池田のハイクオリティの女装や演技力と、ジャンボのいい声とウザさが魅力的で、男女間のあるあるネタを得意とするコンビだ。彼らは自身のYou Tubeチャンネルで、通話アプリZoomを使用したネタを多く公開している。男女や友人間のあるあるに、Zoomあるあるも加えられ、より一層の面白さがある。今回掲載したもの以外にもちょうどいいツボをついてくるネタが多くあるので、ぜひチャンネルを見てほしい。
ネタ
【リモートコント】 映像が途切れ途切れになることで別れることになったカップル
次に、「東京03」(人力舎)だ。
その面白さは語るまでもない。もうなんでもいいからこのライブを見てほしい。未だに無料公開されているのが信じられないクオリティである。ベテランが新しい手段を手に入れたときの強さたるや。
3.企画
企画として紹介したいのは、吉本∞ホール公式チャンネルから配信された『自宅で芸人オシャレバトル』である。
この企画は、MCにラフレクラン西村、審査員にコマンダンテ石井を迎え、ジェラードンにしもと、ZAZY、ニューヨーク嶋佐、インディアンスきむがテーマに沿って各々コーディネートを披露し、最もオシャレなのは誰かを決めるという企画である。
それぞれの自宅からZoomを用いて配信しているので、そこにあるものでしか着替えられないという制約があり、この状況下だからこそできた企画だと思う。
着替えていけばいくほど、画面がカオスになっていくのが楽しかった。
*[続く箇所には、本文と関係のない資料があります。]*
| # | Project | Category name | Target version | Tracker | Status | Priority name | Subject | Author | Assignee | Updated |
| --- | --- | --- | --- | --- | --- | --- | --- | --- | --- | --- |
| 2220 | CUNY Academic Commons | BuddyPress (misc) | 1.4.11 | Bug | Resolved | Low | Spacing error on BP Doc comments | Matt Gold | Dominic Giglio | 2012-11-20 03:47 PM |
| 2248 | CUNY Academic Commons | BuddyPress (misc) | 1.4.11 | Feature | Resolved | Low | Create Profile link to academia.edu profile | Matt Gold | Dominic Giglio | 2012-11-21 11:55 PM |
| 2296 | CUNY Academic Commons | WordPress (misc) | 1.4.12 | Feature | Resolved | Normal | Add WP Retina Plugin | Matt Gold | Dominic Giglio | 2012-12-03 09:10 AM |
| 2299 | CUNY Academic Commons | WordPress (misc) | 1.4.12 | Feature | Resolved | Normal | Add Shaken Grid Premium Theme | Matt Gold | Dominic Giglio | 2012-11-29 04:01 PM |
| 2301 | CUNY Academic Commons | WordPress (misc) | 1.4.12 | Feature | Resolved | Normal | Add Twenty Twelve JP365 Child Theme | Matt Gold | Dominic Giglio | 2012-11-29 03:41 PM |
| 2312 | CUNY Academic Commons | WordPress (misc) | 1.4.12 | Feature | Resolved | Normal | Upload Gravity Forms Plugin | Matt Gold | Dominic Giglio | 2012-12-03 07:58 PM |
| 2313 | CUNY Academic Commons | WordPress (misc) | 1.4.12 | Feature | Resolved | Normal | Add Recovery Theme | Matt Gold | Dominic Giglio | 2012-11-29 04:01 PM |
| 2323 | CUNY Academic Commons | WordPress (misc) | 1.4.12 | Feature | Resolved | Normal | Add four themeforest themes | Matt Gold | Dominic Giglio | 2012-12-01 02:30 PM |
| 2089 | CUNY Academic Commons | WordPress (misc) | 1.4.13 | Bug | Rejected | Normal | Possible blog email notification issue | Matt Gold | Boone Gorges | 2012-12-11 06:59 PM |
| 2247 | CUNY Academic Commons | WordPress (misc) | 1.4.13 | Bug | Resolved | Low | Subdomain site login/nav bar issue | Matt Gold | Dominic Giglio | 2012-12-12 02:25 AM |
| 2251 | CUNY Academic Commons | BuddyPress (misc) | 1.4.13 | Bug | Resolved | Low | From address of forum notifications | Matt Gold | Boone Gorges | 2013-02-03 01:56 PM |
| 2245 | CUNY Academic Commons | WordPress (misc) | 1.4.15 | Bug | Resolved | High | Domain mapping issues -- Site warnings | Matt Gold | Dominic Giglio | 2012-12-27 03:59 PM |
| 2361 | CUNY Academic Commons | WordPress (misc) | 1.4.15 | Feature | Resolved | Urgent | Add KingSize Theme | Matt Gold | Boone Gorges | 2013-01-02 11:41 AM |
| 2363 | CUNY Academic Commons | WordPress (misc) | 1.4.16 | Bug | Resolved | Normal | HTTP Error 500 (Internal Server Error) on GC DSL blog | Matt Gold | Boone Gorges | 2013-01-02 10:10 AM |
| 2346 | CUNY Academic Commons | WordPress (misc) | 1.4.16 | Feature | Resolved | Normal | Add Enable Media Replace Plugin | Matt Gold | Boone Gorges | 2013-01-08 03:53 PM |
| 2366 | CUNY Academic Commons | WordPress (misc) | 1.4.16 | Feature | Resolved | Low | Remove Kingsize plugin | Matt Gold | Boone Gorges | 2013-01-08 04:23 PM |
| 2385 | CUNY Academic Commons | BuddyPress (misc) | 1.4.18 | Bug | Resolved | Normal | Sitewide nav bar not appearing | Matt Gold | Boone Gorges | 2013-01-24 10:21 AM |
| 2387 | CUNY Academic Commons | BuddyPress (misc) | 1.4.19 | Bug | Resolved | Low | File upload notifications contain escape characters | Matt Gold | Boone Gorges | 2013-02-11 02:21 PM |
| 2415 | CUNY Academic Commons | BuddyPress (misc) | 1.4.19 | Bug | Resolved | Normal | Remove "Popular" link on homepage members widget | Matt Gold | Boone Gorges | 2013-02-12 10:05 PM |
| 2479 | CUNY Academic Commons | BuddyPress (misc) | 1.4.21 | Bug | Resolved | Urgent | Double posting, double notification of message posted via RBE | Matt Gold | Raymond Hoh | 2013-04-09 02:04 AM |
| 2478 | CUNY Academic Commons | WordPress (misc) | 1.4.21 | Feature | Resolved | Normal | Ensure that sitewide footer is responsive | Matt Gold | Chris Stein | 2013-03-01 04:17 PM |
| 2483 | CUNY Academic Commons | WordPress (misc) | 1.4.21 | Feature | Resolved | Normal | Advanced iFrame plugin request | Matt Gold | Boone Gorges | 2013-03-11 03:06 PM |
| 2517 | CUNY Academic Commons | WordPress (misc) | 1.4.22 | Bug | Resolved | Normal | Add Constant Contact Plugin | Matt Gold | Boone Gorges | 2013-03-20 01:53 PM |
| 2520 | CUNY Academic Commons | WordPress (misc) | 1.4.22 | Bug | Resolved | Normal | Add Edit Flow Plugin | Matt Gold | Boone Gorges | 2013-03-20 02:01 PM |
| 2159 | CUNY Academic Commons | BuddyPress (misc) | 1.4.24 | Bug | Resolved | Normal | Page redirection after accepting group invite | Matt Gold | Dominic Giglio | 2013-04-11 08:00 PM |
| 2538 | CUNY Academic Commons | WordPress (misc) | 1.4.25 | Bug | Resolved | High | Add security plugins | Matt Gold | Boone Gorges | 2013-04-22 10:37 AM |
(ちょっとネタバレします)
今にも飛び立ちそうなZAZY。
この期間は、あらゆる芸人が多種多様な配信を行ってくれたために、「配信に追いつけない!」という嬉しい悲鳴状態だった。
劇場やライブハウスの閉館など、悲しいニュースが数多く見受けられる。しかし、あらゆるエンターテインメントが進化を遂げているのも、今この時代を迎えたからこそではないだろうか。もちろん、これまでと同じクオリティや手法で活動されている方々も素晴らしいと思う。そこは変わらない。
今回はお笑いを例に挙げたが、どんなジャンルだろうと「できないこと」を「できるように」前進するクリエイターの方々を尊敬の念を持って応援したいし、私自身もその考えを持ち、前向きになれたらと思う。
皆さんオススメのリモートネタや、他ジャンルでも「この状況下だからこそ、こんな一面を知ることができた!」なんて場面があれば、是非とも教えて欲しい。
そして、現在もなお、世界のためにこの新しい病と闘い続けてくれている医療従事者の方には頭が上がらない。自粛するというかたちでしか貢献することができないのが悔やまれる。
一刻も早い終息を願ってやまない。